Кое-где между неровными обрывами и грузно оползшим, к берегу приваленным льдом темно зияли большие, шалашом, щели — хоть залезай туда, под лед, — и несло из них погребным холодом, стылой тиной… глубиною неведомой, темной тянуло, хотя знали они свою речку, ямы и перекаты ее вроде б наизусть. Но то летом, в теплую межень, когда все привечает и будто радо человеку, избавляющему от бессловесности и одиночества; совсем другое дело сейчас, река спросонок сердита, слепа, не пришла еще в себя, всякое может случиться.

С опаской ходили, заглядывали в расщелины и под крутояры, подручными палками тыкали в чистые, на изломе сверкающие торцы льдин, вздыбившихся и с терпением неживого застывших так, копались иногда в оголившемся черноземе обрывов, в нем попадались тонкие сладкие корешки гусиной лапки, — и набрели у глубокого узкого ерика на очередной вход туда

, под лед…

Источенный теплом столбчатый лед, по краям непрочный уже, с блеском рушащийся от удара, косо и с угрозой скрытой нависал над подбережьем, другой своею стороной упершись в дно, была тут всегда одна из неглубоких быстрых проток Демы, теперь пустая, и белела там, внизу, плотная промытая галька, обозначившая недавний стрежень потока.

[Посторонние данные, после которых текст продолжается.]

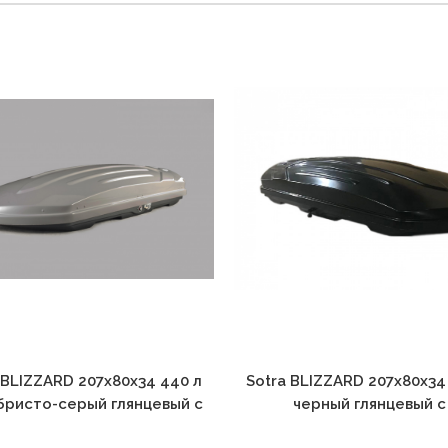
 BLIZZARD 207х80х34 440 л
Sotra BLIZZARD 207х80х34
ристо-серый глянцевый с
черный глянцевый с
ухсторонним открытием
двухсторонним открыт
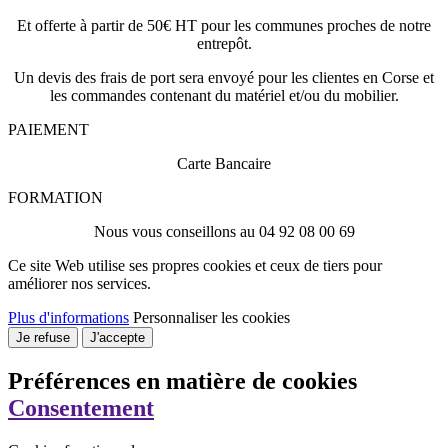
Et offerte à partir de 50€ HT pour les communes proches de notre
entrepôt.
Un devis des frais de port sera envoyé pour les clientes en Corse et
les commandes contenant du matériel et/ou du mobilier.
PAIEMENT
Carte Bancaire
FORMATION
Nous vous conseillons au 04 92 08 00 69
Ce site Web utilise ses propres cookies et ceux de tiers pour
améliorer nos services.
Plus d'informations
Personnaliser les cookies
Je refuse
J'accepte
Préférences en matière de cookies
Consentement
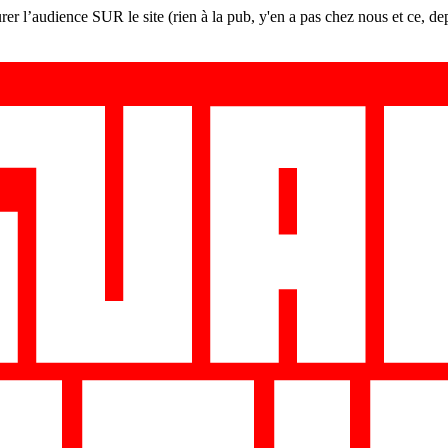
er l’audience SUR le site (rien à la pub, y'en a pas chez nous et ce, de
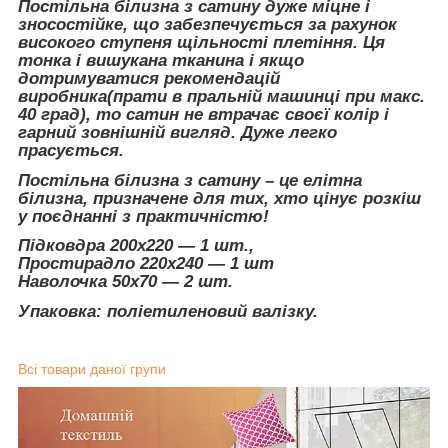
Постільна білизна з сатину дуже міцне і
зносостійке, що забезпечується за рахунок
високого ступеня щільності плетіння. Ця
тонка і вишукана тканина і якщо
дотримуватися рекомендацій
виробника(прати в пральній машинці при макс.
40 град), то сатин не втрачає своєї колір і
гарний зовнішній вигляд. Дуже легко
прасується.
Постільна білизна з сатину – це елітна
білизна, призначене для тих, хто цінує розкіш
у поєднанні з практичністю!
Підковдра 200х220 ― 1 шт.,
Простирадло 220х240 ― 1 шт
Наволочка 50х70 ― 2 шт.
Упаковка: поліетиленовий валізку.
Всі товари даної групи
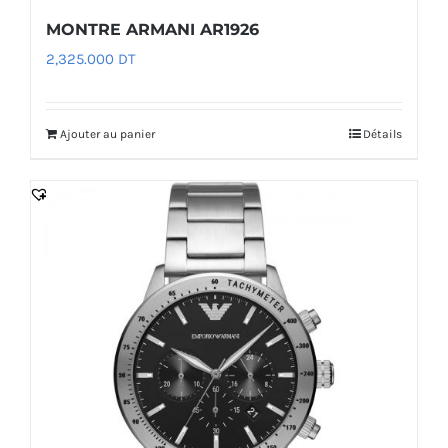
MONTRE ARMANI AR1926
2,325.000
DT
Ajouter au panier
Détails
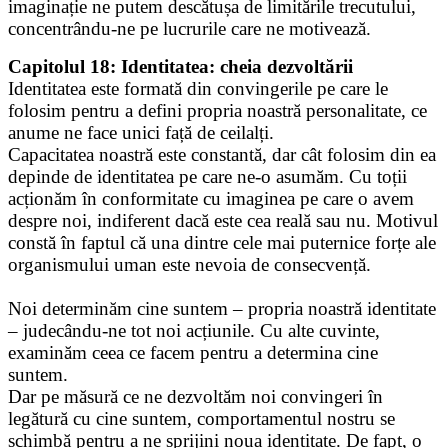
imaginație ne putem descătușa de limitările trecutului,
concentrându-ne pe lucrurile care ne motivează.
Capitolul 18: Identitatea: cheia dezvoltării
Identitatea este formată din convingerile pe care le
folosim pentru a defini propria noastră personalitate, ce
anume ne face unici față de ceilalți.
Capacitatea noastră este constantă, dar cât folosim din ea
depinde de identitatea pe care ne-o asumăm. Cu toții
acționăm în conformitate cu imaginea pe care o avem
despre noi, indiferent dacă este cea reală sau nu. Motivul
constă în faptul că una dintre cele mai puternice forțe ale
organismului uman este nevoia de consecvență.
Noi determinăm cine suntem – propria noastră identitate
– judecându-ne tot noi acțiunile. Cu alte cuvinte,
examinăm ceea ce facem pentru a determina cine
suntem.
Dar pe măsură ce ne dezvoltăm noi convingeri în
legătură cu cine suntem, comportamentul nostru se
schimbă pentru a ne sprijini noua identitate. De fapt, o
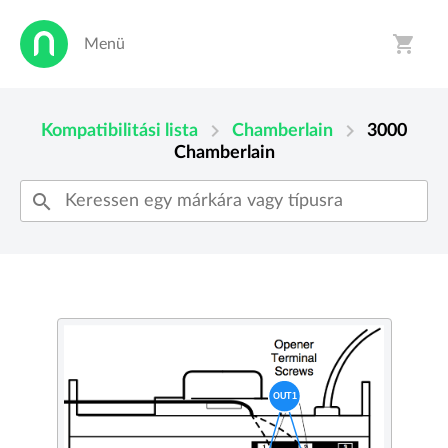
shopping_cart
Menü
person
shopping_cart
chevron_right
chevron_right
Kompatibilitási lista
Chamberlain
3000
Chamberlain
search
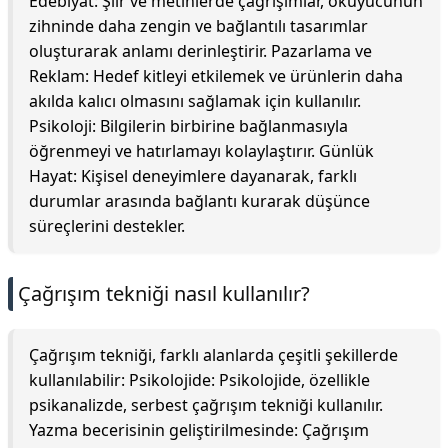
Edebiyat: Şiir ve metinlerde çağrışımlar, okuyucunun
zihninde daha zengin ve bağlantılı tasarımlar
oluşturarak anlamı derinleştirir. Pazarlama ve
Reklam: Hedef kitleyi etkilemek ve ürünlerin daha
akılda kalıcı olmasını sağlamak için kullanılır.
Psikoloji: Bilgilerin birbirine bağlanmasıyla
öğrenmeyi ve hatırlamayı kolaylaştırır. Günlük
Hayat: Kişisel deneyimlere dayanarak, farklı
durumlar arasında bağlantı kurarak düşünce
süreçlerini destekler.
Çağrışım tekniği nasıl kullanılır?
Çağrışım tekniği, farklı alanlarda çeşitli şekillerde
kullanılabilir: Psikolojide: Psikolojide, özellikle
psikanalizde, serbest çağrışım tekniği kullanılır.
Yazma becerisinin geliştirilmesinde: Çağrışım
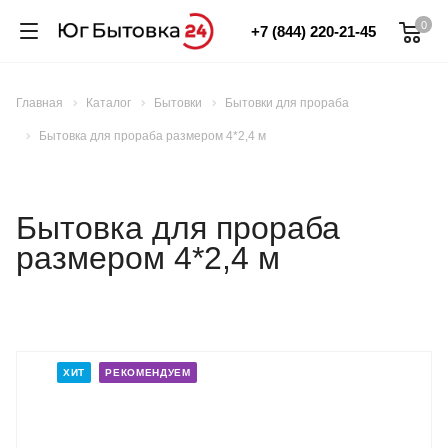
0
+7 (844) 220-21-45
Главная
Каталог
Бытовки
Бытовки для прораба
Бытовка для прораба размером 4*2,4 м
Бытовка для прораба
размером 4*2,4 м
ХИТ
РЕКОМЕНДУЕМ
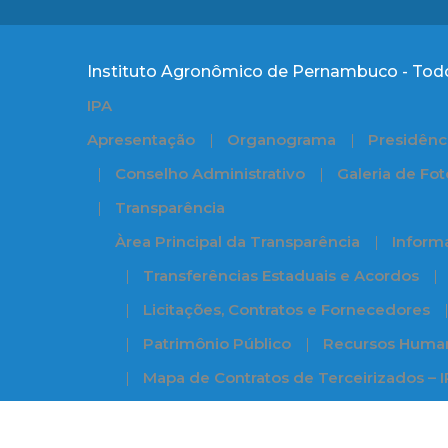
Instituto Agronômico de Pernambuco - Todo
IPA
Apresentação
Organograma
Presidênc
Conselho Administrativo
Galeria de Fot
Transparência
Àrea Principal da Transparência
Informa
Transferências Estaduais e Acordos
Licitações, Contratos e Fornecedores
Patrimônio Público
Recursos Huma
Mapa de Contratos de Terceirizados – 
Diretorias
Publicações
Pesquisa
Extensão Rur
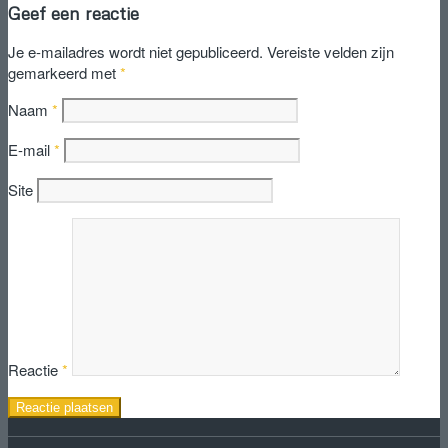
Geef een reactie
Je e-mailadres wordt niet gepubliceerd.
Vereiste velden zijn
gemarkeerd met
*
Naam
*
E-mail
*
Site
Reactie
*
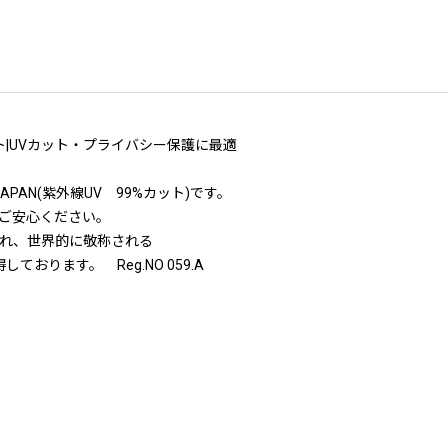
ト|UVカット・プライバシー保護に最適
PAN(紫外線UV 99%カット)です。
ご安心ください。
造され、世界的に敬称される
おります。 Reg.NO 059.A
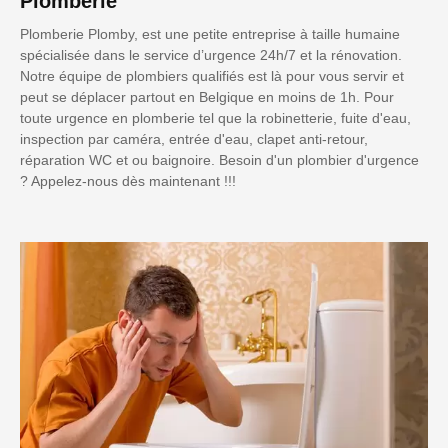
Plomberie
Plomberie Plomby, est une petite entreprise à taille humaine
spécialisée dans le service d’urgence 24h/7 et la rénovation.
Notre équipe de plombiers qualifiés est là pour vous servir et
peut se déplacer partout en Belgique en moins de 1h. Pour
toute urgence en plomberie tel que la robinetterie, fuite d'eau,
inspection par caméra, entrée d'eau, clapet anti-retour,
réparation WC et ou baignoire. Besoin d'un plombier d'urgence
? Appelez-nous dès maintenant !!!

Переглянулись, заманчиво и страшновато было — и необходимо, что-то не хватало, не хватило бы потом им от той весны, не побывай они там… Сама, может, радость жизни, неполная без этого, толкала их туда, для чего-то надо было обязательно побывать там, изведать; и сначала один, самый отчаянный, а за ним другие стали поочередно спускаться под берег, на ползущую под сапогами скользкую глину, с боязнью глядя, со страхом на тяжелый, казалось, готовый рухнуть козырек.

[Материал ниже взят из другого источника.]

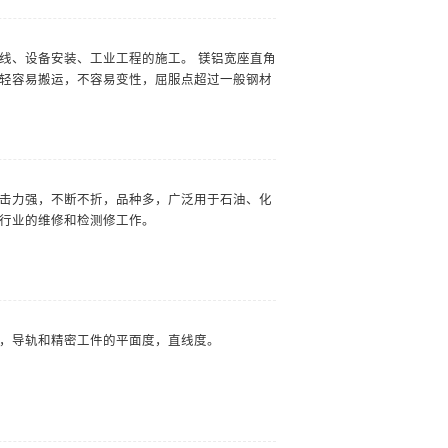
线、设备安装、工业工程的施工。 镁铝宽座直角
轻容易搬运，不容易变性，屈服点超过一般钢材
击力强，不断不折，品种多，广泛用于石油、化
行业的维修和检测修工作。
，导轨和精密工件的平面度，直线度。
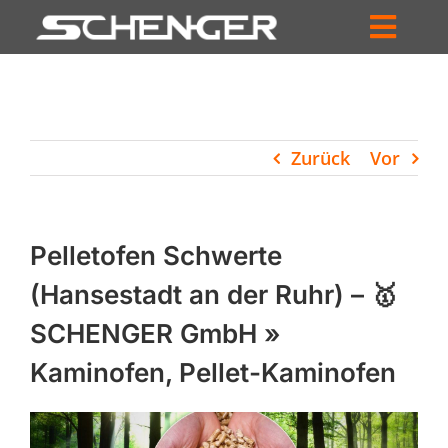
Zum
Inhalt
Toggl
springen
HOME
Navig
ZUM SHOP
Zurück
Vor
HÄNDLERSUCHE
SERVICE
Pelletofen Schwerte
UNTERNEHMEN
(Hansestadt an der Ruhr) – 🥇
SCHENGER GmbH »
PROFIL
Kaminofen, Pellet-Kaminofen
WARENKORB
PRODUCTS
SEARCH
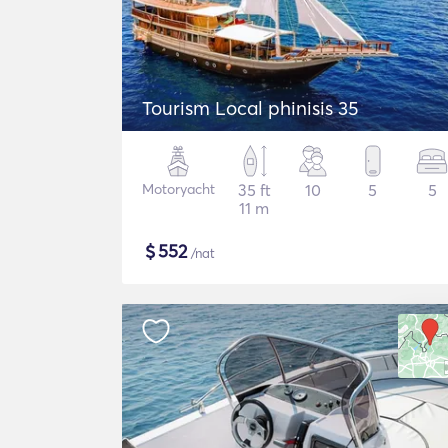
Tourism Local phinisis 35
Motoryacht
35 ft
10
5
5
11 m
$
552
/nat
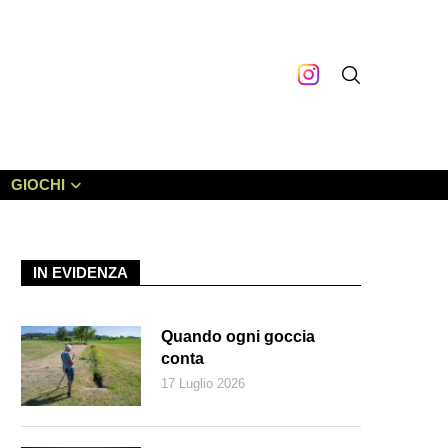
GIOCHI
IN EVIDENZA
Quando ogni goccia
conta
17 Luglio 2026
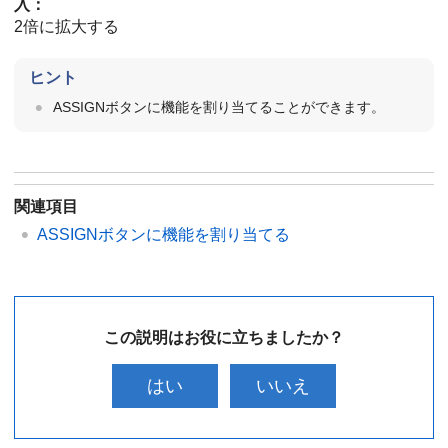
入：
2倍に拡大する
ヒント
ASSIGNボタンに機能を割り当てることができます。
関連項目
ASSIGNボタンに機能を割り当てる
この説明はお役に立ちましたか？
はい
いいえ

Неясный, неверный какой-то свет проходил сквозь мутно просвечивающийся кое-где лед, а больше через лопины в нем и вход этот, — преломляясь и дробясь, многократно отражаясь, все наполняя бледным дрожащим сиянием изломов и волнистого гладкого испода в каплях повисших, дрожащих, первый раз он видел лед снизу. Наверху время к полудню, равномерно разлитое везде над сушью тепло, воробьиный гам в благодатных солнечных кустах, голых, далеко еще до листвы, — а здесь еще будто раннее утро светающее, предрассветный синий туманчик стоит над илистым, оставленным водою дном, зыбко и таинственно все, и в тишине этой подледной звучит не умолкая многая разноречивая капель да рушится иногда с гулким шорохом и звоном подтаявшая ледышка…

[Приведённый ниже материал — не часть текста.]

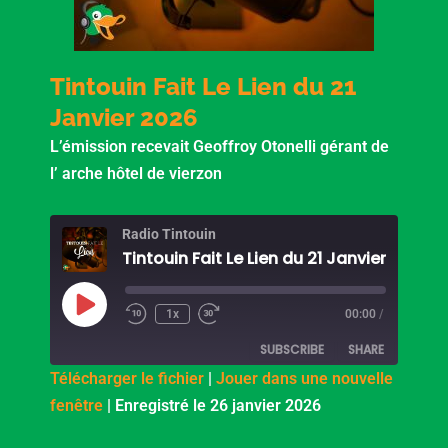
Tintouin Fait Le Lien du 21
Janvier 2026
L’émission recevait Geoffroy Otonelli gérant de
l’ arche hôtel de vierzon
Radio Tintouin
Tintouin Fait Le Lien du 21 Janvier 2026
Play
Episode
1x
00:00
/
SUBSCRIBE
SHARE
Télécharger le fichier
|
Jouer dans une nouvelle
fenêtre
|
Enregistré le 26 janvier 2026
SHARE
PocketCasts
Podcast Addict
RSS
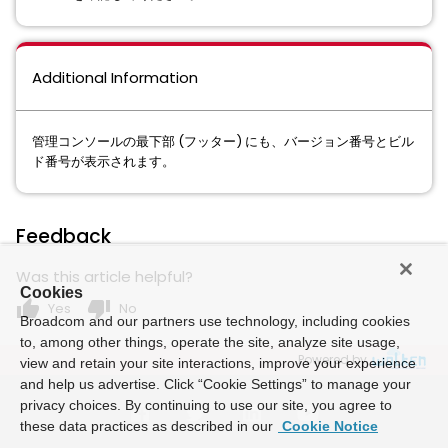
Additional Information
管理コンソールの最下部 (フッター) にも、バージョン番号とビル
ド番号が表示されます。
Feedback
Was this article helpful?
Cookies
thumb_up
thumb_down
Yes
No
Broadcom and our partners use technology, including cookies
to, among other things, operate the site, analyze site usage,
Powered by
view and retain your site interactions, improve your experience
and help us advertise. Click “Cookie Settings” to manage your
privacy choices. By continuing to use our site, you agree to
these data practices as described in our
Cookie Notice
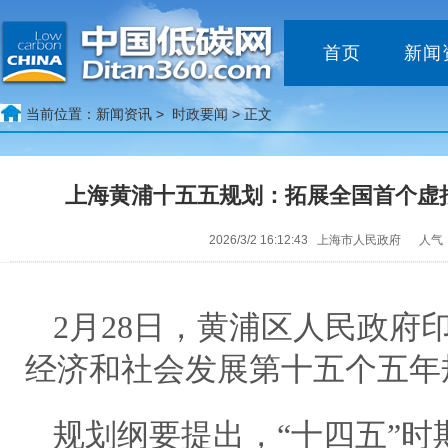
首页
新闻
当前位置：
新闻资讯 >
时政要闻
> 正文
上海黄浦十五五规划：拓展全国首个虚
2026/3/2 16:12:43 上海市人民政府 人气
2月28日，黄浦区人民政府
经济和社会发展第十五个五年
规划纲要提出，“十四五”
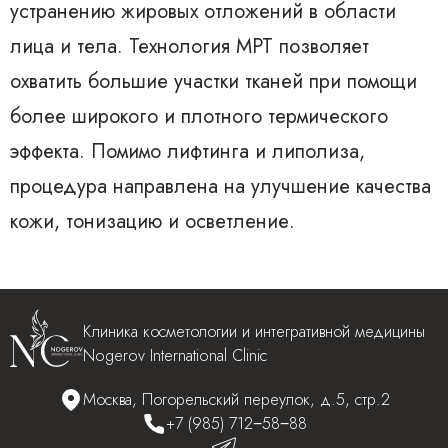
устранению жировых отложений в области
лица и тела. Технология MPT позволяет
охватить большие участки тканей при помощи
более широкого и плотного термического
эффекта. Помимо лифтинга и липолиза,
процедура направлена на улучшение качества
кожи, тонизацию и осветление.
Клиника косметологии и интегративной медицины
Nogerov International Clinic
Москва, Погорельский переулок, д.5, стр.2
+7 (985) 712‒58‒88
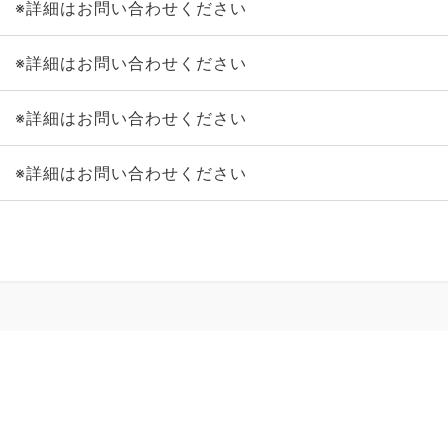
※詳細はお問い合わせください
※詳細はお問い合わせください
※詳細はお問い合わせください
※詳細はお問い合わせください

Тайная работа шла там, не переставая, углубленная в себя; ковала мелко и ковала что-то, частила капель; крепилась еще, но мало-помалу грузнела льдина, отдавая накопленные зимою холода, исходя водицею; весь на реке лед, покинутый водой, отданный на расправу теплым потокам, изнемогал, осаживался с кряхтеньем, далеко слышным по реке, и радость эта их, подстегнутая страхом, тоже, верно, была частью торжествующей той большой работы, которая творилась в мире и самый мир творила, тоже помогала, как и воробьиная наверху, травяная и всякая другая радость — только была человеческая.